## begin
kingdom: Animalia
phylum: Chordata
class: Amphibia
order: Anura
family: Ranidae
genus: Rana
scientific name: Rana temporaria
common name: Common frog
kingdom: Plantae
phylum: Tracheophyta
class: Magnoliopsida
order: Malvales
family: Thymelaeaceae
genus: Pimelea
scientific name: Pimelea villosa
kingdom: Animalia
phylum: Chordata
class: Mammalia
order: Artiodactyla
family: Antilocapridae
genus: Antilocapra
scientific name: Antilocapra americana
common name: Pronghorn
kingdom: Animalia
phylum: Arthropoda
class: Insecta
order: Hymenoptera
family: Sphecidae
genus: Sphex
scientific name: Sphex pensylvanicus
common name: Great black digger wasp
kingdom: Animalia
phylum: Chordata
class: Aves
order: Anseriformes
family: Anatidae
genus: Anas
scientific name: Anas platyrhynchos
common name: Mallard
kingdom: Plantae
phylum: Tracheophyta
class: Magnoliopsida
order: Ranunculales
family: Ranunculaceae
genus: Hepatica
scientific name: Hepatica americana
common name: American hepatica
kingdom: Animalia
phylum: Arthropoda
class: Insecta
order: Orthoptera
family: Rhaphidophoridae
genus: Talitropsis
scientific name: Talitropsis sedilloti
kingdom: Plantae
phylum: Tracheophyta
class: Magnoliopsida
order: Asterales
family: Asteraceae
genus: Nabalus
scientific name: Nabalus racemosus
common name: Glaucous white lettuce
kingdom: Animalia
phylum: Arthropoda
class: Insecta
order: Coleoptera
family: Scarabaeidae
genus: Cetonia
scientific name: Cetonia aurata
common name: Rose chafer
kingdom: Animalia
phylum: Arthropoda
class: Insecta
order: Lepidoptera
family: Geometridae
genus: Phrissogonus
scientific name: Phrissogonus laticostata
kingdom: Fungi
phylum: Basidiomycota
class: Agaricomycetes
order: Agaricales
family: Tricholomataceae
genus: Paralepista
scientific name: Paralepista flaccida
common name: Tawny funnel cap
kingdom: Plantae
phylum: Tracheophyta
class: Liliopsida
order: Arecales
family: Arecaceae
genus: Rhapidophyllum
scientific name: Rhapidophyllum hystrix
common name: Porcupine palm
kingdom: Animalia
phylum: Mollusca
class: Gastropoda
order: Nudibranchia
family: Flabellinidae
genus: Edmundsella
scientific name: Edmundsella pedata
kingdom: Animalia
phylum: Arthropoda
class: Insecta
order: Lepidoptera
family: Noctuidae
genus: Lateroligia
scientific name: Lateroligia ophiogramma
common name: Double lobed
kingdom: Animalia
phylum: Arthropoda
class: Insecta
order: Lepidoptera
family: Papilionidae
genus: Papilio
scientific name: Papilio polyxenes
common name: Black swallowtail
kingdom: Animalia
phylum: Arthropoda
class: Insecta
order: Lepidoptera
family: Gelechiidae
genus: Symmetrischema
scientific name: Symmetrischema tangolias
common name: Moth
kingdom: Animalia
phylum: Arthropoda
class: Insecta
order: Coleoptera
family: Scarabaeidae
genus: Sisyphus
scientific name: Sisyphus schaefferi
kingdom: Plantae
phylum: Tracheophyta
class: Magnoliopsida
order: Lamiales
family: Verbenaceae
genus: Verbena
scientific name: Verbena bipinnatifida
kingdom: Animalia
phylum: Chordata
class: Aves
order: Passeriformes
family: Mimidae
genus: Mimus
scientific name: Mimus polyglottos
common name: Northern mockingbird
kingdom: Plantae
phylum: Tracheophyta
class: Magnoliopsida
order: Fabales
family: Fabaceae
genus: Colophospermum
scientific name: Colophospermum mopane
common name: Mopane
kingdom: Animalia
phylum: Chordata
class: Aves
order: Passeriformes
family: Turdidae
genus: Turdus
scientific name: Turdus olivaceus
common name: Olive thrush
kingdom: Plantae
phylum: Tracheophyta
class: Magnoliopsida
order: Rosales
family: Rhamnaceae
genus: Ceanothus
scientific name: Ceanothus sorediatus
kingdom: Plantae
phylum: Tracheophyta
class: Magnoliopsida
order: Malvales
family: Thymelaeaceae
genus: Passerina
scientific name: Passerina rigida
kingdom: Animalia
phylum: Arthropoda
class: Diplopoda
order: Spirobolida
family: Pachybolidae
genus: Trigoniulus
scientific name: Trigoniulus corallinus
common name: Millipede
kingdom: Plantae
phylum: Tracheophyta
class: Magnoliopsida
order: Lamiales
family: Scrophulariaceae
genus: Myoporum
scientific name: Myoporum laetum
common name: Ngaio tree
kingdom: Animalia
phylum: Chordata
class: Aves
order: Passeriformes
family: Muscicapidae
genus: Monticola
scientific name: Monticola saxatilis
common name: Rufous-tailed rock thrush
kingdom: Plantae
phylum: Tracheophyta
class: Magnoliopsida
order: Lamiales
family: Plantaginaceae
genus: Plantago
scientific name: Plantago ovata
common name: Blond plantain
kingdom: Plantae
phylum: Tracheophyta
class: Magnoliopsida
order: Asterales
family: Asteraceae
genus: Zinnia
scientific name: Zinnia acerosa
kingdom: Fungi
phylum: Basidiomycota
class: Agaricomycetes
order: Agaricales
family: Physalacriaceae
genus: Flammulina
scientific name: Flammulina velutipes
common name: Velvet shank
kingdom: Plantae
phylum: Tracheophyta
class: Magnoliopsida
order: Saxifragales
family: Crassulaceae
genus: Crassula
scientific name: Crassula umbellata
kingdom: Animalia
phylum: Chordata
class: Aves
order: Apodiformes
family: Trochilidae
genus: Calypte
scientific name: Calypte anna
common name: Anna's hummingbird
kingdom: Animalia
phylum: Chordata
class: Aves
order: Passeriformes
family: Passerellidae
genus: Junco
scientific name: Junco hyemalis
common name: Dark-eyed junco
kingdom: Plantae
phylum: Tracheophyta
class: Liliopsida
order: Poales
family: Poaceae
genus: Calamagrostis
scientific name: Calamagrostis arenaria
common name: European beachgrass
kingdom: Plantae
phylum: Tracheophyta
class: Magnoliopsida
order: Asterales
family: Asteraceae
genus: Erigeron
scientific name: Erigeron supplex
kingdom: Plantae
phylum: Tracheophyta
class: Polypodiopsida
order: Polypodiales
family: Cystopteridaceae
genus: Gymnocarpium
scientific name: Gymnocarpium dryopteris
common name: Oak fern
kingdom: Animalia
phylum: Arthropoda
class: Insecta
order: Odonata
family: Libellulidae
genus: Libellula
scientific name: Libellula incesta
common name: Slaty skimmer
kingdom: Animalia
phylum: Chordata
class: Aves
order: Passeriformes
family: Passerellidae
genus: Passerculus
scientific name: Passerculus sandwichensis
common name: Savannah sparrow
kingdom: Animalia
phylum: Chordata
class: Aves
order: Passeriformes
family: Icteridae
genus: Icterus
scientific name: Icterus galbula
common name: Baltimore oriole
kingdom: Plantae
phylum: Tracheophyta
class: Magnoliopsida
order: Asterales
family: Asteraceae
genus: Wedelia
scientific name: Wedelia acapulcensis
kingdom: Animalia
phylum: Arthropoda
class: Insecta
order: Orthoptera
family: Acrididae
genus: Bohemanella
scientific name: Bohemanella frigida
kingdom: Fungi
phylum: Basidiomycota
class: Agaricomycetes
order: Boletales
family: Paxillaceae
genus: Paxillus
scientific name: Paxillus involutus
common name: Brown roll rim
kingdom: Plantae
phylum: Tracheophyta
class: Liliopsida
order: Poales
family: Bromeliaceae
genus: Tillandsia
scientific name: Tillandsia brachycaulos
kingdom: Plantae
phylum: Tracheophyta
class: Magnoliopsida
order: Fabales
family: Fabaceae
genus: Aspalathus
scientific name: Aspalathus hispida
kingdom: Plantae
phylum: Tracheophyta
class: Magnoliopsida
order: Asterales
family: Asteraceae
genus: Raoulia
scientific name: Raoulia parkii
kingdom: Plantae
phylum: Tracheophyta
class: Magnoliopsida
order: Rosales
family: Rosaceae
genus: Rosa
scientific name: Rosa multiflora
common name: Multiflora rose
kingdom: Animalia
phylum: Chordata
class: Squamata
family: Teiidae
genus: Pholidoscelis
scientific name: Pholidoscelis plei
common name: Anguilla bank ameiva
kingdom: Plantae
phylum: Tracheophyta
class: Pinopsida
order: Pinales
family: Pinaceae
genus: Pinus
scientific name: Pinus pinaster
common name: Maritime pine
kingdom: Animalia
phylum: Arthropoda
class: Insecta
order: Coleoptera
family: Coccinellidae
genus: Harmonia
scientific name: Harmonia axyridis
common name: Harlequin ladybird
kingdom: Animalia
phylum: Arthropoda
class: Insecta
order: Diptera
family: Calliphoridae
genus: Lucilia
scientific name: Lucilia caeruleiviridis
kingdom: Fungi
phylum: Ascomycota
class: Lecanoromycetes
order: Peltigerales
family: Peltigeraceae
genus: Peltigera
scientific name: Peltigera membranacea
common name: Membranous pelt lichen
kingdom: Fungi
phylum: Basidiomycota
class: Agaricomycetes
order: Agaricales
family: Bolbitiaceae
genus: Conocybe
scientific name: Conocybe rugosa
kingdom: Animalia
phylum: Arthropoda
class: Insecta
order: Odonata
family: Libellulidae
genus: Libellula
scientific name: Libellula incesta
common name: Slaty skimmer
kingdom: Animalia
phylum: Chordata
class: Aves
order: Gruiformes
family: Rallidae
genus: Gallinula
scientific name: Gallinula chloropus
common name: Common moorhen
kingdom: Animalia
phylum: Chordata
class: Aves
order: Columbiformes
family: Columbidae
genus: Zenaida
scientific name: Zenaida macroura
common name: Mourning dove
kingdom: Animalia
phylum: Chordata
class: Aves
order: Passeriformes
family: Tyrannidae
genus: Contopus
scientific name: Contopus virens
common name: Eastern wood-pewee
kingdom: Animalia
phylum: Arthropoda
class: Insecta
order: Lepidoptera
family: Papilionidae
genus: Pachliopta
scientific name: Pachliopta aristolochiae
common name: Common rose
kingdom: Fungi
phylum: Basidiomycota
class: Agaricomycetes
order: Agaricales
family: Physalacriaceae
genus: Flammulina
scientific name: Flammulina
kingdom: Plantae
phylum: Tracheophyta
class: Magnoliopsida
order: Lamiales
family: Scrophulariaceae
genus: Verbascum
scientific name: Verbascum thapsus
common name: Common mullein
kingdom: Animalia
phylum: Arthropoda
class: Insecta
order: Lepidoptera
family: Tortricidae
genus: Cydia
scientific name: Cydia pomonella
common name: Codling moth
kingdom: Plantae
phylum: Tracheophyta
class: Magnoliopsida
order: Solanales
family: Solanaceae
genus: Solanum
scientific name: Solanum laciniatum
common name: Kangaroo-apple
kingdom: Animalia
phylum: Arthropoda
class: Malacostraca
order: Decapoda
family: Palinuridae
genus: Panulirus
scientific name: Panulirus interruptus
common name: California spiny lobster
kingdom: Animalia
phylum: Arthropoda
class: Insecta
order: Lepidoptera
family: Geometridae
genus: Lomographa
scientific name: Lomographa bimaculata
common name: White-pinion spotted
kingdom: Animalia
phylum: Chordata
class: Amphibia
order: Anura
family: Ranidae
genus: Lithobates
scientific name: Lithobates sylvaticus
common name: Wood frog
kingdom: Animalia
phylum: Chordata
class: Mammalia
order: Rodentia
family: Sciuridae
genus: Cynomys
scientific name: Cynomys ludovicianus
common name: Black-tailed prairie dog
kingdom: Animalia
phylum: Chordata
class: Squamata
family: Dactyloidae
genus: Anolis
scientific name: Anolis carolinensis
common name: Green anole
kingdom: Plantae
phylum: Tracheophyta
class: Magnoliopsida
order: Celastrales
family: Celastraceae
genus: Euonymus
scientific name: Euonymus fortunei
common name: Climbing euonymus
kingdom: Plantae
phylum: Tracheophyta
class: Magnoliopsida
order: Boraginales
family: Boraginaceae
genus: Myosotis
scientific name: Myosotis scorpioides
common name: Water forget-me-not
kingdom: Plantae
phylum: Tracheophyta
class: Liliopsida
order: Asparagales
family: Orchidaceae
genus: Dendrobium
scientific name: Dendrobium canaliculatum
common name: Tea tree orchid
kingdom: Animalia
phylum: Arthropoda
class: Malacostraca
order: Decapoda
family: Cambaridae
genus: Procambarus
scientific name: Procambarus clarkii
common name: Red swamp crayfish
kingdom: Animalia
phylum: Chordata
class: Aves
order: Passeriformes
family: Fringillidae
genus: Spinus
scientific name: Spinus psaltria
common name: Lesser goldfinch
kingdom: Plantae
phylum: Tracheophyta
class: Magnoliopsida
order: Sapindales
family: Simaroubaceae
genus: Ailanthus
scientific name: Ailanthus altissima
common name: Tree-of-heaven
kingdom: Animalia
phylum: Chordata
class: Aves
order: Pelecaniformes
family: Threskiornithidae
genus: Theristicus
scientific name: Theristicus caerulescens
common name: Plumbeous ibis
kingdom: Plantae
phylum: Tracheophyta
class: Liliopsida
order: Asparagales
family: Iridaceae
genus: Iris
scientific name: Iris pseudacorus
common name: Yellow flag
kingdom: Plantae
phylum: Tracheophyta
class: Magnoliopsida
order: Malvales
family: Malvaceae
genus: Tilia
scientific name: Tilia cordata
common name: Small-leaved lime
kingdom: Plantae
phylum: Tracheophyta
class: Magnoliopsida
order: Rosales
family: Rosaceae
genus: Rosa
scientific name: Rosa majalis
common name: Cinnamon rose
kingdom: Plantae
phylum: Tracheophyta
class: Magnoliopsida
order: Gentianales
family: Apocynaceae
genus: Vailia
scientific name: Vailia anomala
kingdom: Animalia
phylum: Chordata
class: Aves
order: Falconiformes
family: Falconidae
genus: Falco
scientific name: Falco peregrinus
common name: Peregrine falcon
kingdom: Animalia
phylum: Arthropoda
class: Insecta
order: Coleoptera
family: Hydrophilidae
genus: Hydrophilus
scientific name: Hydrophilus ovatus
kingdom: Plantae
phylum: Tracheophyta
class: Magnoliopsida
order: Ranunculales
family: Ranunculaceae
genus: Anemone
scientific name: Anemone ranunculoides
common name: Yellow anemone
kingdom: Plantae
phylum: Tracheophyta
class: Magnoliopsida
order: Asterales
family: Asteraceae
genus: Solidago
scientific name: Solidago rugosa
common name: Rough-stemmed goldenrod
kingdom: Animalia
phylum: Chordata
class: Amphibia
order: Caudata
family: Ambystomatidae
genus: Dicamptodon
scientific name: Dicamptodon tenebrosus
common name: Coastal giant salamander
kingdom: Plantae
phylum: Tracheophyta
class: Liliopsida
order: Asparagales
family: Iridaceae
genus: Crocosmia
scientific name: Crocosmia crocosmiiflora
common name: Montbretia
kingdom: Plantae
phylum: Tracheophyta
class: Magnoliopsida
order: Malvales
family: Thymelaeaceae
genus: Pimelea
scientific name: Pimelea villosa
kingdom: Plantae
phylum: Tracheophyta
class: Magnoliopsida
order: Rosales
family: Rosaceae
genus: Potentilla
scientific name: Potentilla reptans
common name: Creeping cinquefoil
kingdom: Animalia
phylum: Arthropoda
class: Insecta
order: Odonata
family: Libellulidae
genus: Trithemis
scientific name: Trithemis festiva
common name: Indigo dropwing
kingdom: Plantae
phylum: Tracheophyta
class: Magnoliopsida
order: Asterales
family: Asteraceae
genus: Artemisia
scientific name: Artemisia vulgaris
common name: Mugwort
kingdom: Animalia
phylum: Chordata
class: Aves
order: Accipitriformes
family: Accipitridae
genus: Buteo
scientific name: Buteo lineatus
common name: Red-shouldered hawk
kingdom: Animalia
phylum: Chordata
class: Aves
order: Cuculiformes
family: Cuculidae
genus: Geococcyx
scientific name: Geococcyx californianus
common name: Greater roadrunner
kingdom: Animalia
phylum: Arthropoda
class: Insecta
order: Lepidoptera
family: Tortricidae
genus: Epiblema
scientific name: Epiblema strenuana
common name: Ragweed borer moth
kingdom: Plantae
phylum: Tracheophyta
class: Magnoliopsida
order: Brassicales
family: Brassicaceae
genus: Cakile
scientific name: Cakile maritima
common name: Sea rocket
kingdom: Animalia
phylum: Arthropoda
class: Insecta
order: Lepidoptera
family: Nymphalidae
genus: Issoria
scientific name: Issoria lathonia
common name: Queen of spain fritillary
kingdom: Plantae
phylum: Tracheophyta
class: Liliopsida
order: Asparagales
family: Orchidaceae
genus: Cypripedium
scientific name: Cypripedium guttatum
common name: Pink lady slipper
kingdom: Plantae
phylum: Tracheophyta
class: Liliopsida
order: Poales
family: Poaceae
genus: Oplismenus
## end
§ **Instruction**: Give the material above, from its first line through the line containing "genus: Nabalus", as a Markdown table with the columns Row and Entry. Number each line in Row, put the line itself in Entry, and leave out any blank lines.

§ **The completed task**:
| Row | Entry |
|---|---|
| 1 | kingdom: Animalia |
| 2 | phylum: Chordata |
| 3 | class: Amphibia |
| 4 | order: Anura |
| 5 | family: Ranidae |
| 6 | genus: Rana |
| 7 | scientific name: Rana temporaria |
| 8 | common name: Common frog |
| 9 | kingdom: Plantae |
| 10 | phylum: Tracheophyta |
| 11 | class: Magnoliopsida |
| 12 | order: Malvales |
| 13 | family: Thymelaeaceae |
| 14 | genus: Pimelea |
| 15 | scientific name: Pimelea villosa |
| 16 | kingdom: Animalia |
| 17 | phylum: Chordata |
| 18 | class: Mammalia |
| 19 | order: Artiodactyla |
| 20 | family: Antilocapridae |
| 21 | genus: Antilocapra |
| 22 | scientific name: Antilocapra americana |
| 23 | common name: Pronghorn |
| 24 | kingdom: Animalia |
| 25 | phylum: Arthropoda |
| 26 | class: Insecta |
| 27 | order: Hymenoptera |
| 28 | family: Sphecidae |
| 29 | genus: Sphex |
| 30 | scientific name: Sphex pensylvanicus |
| 31 | common name: Great black digger wasp |
| 32 | kingdom: Animalia |
| 33 | phylum: Chordata |
| 34 | class: Aves |
| 35 | order: Anseriformes |
| 36 | family: Anatidae |
| 37 | genus: Anas |
| 38 | scientific name: Anas platyrhynchos |
| 39 | common name: Mallard |
| 40 | kingdom: Plantae |
| 41 | phylum: Tracheophyta |
| 42 | class: Magnoliopsida |
| 43 | order: Ranunculales |
| 44 | family: Ranunculaceae |
| 45 | genus: Hepatica |
| 46 | scientific name: Hepatica americana |
| 47 | common name: American hepatica |
| 48 | kingdom: Animalia |
| 49 | phylum: Arthropoda |
| 50 | class: Insecta |
| 51 | order: Orthoptera |
| 52 | family: Rhaphidophoridae |
| 53 | genus: Talitropsis |
| 54 | scientific name: Talitropsis sedilloti |
| 55 | kingdom: Plantae |
| 56 | phylum: Tracheophyta |
| 57 | class: Magnoliopsida |
| 58 | order: Asterales |
| 59 | family: Asteraceae |
| 60 | genus: Nabalus |